Lockdowns, social distancing and a cutback in consumer spending have all played their part in reducing Love Group’s cash receipts, which slumped 29 per cent quarter on quarter and 57 per cent year on year.
But, thanks to cost cuts, it was able to record $87,000 in positive operating cash flow.
CEO Michael Ye admitted it was a challenging quarter and the future was anything but clear.
“The fourth quarter of fiscal year 2020 was a challenging one for us, primarily due to the impact of COVID-19 on consumer spending and willingness to visit our stores for in person consultations,” he said.

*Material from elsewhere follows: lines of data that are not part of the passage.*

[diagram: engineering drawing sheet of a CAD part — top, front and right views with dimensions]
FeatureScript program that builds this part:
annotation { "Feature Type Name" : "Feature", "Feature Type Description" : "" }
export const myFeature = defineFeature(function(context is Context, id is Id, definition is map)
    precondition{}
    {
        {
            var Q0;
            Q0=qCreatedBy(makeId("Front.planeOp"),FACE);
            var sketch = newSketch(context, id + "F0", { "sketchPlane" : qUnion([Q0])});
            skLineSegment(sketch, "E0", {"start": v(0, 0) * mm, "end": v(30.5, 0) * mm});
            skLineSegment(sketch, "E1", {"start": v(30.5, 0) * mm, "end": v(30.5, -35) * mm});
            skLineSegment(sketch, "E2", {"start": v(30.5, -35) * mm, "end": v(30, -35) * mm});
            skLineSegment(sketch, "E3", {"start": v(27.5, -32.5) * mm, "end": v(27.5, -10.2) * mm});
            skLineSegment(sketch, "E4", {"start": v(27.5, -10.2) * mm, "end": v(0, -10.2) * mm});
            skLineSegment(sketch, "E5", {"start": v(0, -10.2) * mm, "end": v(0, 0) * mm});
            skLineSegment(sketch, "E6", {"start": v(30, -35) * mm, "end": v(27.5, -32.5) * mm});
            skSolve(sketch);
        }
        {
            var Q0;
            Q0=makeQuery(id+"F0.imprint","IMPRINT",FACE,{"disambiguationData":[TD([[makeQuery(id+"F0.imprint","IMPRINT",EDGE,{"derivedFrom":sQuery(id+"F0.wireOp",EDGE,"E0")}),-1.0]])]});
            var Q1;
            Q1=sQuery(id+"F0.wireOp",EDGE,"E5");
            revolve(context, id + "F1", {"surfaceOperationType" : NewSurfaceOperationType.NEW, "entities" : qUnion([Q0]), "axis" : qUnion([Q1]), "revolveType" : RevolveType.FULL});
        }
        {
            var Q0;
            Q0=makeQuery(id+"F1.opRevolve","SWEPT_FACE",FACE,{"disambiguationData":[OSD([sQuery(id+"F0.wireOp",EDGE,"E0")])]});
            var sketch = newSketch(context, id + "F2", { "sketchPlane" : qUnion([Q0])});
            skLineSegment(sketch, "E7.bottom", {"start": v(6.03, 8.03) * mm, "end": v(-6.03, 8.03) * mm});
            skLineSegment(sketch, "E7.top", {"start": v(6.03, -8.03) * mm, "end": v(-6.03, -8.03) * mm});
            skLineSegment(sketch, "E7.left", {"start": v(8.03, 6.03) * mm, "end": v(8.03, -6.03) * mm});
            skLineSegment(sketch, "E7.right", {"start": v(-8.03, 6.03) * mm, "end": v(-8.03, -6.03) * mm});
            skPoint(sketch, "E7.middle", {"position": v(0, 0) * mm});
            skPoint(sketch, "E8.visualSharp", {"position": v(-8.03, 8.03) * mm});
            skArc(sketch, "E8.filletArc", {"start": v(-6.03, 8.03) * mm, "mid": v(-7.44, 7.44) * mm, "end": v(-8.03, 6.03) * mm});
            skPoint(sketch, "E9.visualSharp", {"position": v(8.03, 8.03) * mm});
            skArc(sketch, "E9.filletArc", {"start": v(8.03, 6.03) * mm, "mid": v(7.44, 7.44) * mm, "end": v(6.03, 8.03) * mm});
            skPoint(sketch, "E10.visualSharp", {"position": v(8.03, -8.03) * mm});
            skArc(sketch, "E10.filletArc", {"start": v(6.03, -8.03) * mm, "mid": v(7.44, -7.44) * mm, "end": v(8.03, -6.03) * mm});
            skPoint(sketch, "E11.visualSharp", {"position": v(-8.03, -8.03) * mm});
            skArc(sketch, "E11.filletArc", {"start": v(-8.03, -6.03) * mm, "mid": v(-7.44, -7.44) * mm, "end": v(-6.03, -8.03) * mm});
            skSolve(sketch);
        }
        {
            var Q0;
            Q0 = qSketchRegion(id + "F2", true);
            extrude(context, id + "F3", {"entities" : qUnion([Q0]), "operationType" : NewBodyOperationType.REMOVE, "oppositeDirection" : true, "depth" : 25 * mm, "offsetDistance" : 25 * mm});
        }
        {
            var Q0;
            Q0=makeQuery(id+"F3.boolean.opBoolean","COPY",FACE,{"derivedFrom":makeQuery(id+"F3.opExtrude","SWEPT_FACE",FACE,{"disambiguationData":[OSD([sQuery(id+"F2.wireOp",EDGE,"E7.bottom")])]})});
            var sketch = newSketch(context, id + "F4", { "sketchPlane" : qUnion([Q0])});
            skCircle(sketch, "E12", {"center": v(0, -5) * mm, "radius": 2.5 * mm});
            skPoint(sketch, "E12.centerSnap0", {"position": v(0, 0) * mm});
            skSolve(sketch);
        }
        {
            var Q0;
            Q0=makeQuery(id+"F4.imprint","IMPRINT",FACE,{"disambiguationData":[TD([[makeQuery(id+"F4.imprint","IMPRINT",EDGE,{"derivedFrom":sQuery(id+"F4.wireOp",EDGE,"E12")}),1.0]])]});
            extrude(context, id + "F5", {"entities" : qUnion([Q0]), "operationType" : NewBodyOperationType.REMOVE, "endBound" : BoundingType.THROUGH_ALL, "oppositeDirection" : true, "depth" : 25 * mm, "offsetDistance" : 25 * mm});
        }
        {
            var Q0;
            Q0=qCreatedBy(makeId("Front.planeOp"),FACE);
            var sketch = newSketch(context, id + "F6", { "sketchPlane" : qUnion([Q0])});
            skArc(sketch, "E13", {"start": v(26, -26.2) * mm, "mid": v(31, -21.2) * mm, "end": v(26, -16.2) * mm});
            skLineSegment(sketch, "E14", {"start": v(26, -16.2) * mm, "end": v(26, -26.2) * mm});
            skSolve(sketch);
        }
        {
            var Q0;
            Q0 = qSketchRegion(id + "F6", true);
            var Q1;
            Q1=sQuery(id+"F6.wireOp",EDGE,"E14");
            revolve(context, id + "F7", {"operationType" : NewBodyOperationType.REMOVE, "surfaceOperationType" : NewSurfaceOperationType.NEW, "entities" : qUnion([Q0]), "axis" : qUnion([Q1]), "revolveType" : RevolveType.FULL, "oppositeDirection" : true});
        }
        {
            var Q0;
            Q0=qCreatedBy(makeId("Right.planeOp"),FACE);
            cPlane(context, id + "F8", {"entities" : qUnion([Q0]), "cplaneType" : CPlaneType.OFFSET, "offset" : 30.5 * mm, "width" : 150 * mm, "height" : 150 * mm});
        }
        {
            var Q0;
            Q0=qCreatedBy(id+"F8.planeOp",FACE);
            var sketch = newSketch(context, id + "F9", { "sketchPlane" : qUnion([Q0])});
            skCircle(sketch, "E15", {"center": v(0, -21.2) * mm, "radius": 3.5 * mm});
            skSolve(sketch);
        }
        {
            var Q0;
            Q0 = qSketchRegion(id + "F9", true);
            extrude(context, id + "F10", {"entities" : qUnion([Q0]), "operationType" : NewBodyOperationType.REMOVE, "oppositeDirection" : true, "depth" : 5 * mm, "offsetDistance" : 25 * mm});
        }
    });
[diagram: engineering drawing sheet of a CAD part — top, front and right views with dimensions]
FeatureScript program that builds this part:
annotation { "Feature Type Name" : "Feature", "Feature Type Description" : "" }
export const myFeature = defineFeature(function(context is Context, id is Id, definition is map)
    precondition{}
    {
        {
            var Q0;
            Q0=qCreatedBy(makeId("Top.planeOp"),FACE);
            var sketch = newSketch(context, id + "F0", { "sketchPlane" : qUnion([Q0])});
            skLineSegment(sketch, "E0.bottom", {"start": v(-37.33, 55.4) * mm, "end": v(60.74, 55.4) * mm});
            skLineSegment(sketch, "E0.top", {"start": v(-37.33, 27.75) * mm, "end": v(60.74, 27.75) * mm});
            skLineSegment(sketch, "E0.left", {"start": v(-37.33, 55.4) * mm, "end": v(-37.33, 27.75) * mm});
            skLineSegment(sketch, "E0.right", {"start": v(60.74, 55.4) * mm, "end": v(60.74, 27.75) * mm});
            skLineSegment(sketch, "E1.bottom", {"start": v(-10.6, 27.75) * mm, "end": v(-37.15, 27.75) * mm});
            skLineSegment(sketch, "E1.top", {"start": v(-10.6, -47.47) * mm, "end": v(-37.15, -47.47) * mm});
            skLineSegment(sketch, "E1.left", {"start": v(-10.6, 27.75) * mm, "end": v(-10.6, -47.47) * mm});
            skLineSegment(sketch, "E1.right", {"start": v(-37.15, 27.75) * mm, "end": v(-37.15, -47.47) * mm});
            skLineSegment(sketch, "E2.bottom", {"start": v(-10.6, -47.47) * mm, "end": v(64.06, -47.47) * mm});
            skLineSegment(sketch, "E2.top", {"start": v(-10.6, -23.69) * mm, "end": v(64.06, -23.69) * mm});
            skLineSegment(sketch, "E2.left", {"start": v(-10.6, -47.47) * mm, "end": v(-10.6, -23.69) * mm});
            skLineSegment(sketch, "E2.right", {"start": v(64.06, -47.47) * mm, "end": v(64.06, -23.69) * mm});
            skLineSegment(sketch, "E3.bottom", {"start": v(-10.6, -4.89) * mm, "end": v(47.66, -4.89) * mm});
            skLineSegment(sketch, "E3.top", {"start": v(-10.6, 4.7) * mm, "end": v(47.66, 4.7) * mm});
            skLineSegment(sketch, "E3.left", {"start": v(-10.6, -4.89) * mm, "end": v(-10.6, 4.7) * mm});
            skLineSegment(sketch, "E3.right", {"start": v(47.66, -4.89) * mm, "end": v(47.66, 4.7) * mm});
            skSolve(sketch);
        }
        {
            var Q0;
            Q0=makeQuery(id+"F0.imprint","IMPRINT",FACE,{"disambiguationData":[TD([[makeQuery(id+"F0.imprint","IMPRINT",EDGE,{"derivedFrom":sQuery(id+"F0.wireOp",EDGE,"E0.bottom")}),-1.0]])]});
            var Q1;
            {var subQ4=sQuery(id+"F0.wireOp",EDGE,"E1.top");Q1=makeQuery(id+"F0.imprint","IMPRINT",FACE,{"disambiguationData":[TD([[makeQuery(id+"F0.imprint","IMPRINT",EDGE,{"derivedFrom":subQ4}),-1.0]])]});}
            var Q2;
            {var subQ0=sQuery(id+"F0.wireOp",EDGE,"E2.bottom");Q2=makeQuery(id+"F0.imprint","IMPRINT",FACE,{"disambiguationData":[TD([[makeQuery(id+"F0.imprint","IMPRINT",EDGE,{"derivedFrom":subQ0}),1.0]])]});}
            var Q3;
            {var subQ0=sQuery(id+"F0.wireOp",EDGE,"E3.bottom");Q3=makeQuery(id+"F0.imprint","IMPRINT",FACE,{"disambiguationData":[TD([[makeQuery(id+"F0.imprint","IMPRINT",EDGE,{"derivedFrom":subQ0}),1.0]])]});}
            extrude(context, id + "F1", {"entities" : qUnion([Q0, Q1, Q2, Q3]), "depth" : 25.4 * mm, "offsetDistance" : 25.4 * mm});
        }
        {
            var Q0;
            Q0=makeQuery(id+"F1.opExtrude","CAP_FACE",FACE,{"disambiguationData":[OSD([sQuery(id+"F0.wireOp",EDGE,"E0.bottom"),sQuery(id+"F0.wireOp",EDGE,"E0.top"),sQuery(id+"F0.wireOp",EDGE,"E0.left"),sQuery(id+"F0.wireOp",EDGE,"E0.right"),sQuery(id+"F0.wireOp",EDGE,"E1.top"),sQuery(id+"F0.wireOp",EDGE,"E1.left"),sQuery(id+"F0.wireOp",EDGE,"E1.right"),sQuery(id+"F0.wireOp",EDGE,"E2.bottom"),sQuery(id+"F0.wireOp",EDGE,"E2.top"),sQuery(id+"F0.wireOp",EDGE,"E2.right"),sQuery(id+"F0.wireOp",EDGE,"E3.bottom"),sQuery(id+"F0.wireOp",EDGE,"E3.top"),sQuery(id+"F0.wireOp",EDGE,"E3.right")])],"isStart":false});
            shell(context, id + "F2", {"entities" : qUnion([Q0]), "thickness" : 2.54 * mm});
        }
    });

“Looking ahead to fiscal year 2021, we expect continued uncertainty in our business outlook as a result of the ongoing COVID-19 pandemic.
“We will continue to monitor and manage our operating expenses in line with our sales levels in order to maintain our balance sheet strength and liquidity.”
Love Group is headquartered in Hong Kong, a nation that prior to the COVID-19 hit was experiencing local tensions.
In the last year the territory has seen anti-Beijing protests and the consequential imposition of national security laws.
But in recent days Hong Kong has also seen a relapse in COVID-19 cases.
Yet the country was not as affected as other markets, with Love Group only witnessing a decline of 16 per cent in the Hong Kong market.
Singapore and London were more heavily hit. Cash receipts from Singapore plunged by 66 per cent and from London by 55 per cent.
Love Group shares were unchanged this morning but are down over 35 per cent in 12 months.